Para nuestro Colegio, esta instancia va más allá de una conmemoración puntual. Es una oportunidad para seguir formando estudiantes capaces de reconocer que todas las personas perciben, sienten y aprenden de maneras distintas, comprendiendo que estas diferencias enriquecen la vida en comunidad.
En este contexto, cada curso participó de una actividad reflexiva y formativa durante la Hora de Acogida, la cual incluyó un momento de oración especialmente creado para potenciar esta reflexión, promoviendo la comprensión, la empatía y el buen trato entre todos los miembros de nuestra comunidad.
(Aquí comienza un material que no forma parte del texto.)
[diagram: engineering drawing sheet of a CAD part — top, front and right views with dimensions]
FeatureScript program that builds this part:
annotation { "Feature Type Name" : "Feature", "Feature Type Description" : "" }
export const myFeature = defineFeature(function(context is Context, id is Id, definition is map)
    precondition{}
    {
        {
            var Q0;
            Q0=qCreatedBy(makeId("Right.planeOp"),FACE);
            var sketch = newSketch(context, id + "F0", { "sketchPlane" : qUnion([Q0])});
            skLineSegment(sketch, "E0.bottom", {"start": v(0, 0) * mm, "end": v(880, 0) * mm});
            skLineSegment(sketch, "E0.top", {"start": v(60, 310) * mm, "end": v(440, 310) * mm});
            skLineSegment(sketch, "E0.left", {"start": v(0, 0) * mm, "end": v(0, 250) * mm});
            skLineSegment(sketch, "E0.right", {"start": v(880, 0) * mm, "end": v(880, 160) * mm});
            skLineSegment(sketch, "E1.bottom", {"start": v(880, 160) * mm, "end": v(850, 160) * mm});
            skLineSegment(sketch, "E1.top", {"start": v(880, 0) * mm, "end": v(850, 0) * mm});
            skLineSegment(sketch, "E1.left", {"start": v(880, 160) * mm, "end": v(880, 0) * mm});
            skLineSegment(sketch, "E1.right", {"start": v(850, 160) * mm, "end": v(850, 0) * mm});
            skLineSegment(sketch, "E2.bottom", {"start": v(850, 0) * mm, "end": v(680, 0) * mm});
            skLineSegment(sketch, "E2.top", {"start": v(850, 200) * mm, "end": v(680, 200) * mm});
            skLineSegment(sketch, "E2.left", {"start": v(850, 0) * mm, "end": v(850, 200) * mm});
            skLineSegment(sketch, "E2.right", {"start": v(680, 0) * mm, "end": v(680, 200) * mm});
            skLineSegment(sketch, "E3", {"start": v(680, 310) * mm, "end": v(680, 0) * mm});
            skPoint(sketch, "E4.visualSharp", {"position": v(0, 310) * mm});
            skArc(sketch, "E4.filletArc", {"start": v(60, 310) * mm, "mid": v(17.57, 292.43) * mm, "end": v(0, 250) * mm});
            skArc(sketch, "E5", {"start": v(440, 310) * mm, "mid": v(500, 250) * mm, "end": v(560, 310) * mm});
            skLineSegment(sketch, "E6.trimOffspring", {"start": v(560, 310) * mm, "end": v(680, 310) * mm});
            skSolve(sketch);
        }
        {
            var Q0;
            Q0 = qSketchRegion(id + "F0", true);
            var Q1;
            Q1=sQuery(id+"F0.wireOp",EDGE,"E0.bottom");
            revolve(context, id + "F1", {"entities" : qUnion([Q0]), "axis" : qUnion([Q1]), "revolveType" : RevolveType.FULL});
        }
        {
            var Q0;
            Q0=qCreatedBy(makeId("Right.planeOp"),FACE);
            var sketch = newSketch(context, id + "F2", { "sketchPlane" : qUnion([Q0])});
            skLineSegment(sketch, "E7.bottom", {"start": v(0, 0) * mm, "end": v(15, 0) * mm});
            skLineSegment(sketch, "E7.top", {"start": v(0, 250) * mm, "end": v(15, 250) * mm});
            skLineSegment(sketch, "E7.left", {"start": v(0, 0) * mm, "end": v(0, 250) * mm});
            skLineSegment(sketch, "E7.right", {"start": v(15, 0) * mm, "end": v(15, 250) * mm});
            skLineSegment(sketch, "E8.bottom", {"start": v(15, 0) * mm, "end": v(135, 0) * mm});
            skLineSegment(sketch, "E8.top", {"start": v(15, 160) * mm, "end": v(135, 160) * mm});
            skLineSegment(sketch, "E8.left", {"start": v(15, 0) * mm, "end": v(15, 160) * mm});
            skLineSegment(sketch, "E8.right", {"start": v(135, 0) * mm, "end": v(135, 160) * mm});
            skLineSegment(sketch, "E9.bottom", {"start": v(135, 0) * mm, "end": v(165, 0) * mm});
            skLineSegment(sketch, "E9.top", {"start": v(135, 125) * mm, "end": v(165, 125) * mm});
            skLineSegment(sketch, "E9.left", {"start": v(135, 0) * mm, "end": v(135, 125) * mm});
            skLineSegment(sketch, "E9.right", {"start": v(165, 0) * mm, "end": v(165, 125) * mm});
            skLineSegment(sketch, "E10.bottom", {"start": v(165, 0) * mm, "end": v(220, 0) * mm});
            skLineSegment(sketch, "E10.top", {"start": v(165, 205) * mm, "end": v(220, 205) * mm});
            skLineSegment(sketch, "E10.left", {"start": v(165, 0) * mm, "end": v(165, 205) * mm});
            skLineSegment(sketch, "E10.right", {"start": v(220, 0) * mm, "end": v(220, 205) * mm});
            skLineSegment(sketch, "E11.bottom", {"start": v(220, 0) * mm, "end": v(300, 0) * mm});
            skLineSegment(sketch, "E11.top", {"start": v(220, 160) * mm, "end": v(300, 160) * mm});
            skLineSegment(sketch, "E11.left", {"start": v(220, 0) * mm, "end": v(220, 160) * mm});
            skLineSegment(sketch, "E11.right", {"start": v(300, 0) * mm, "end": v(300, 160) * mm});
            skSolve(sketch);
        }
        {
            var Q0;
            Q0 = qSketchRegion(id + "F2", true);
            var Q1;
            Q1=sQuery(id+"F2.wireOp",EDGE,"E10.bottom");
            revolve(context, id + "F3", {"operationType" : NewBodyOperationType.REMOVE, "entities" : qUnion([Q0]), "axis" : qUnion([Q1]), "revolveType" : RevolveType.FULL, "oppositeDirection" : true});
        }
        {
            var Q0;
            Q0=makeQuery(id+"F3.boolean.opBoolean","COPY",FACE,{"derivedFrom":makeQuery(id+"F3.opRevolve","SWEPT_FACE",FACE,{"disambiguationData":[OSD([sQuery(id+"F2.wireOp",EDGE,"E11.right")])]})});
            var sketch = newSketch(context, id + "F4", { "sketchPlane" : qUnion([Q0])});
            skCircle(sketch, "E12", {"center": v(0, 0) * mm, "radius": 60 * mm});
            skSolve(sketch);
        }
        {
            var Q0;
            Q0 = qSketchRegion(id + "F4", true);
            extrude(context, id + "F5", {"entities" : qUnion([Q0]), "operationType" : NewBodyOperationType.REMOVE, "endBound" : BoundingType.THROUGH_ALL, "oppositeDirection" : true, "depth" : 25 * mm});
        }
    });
El símbolo universal del autismo es el infinito multicolor. Este representa la idea de que el autismo es un espectro, es decir, una condición que se manifiesta de múltiples formas en cada persona. Sus colores reflejan la diversidad, singularidad y riqueza de quienes forman parte del espectro autista, invitándonos a valorar y respetar estas diferencias.
Queremos invitar a las familias a generar espacios de conversación a partir de las mismas preguntas trabajadas en el Colegio:
¿Cuál es mi don y cómo lo pongo al servicio de los demás?
¿Por qué las diferencias nos enriquecen como curso o familia?
¿Hay alguna actitud que debo trabajar para mostrar mayor respeto a las diferencias de los demás?
La invitación es a trabajar todos juntos, en alianza Familia – Colegio, en la formación de estudiantes más conscientes, respetuosos e inclusivos.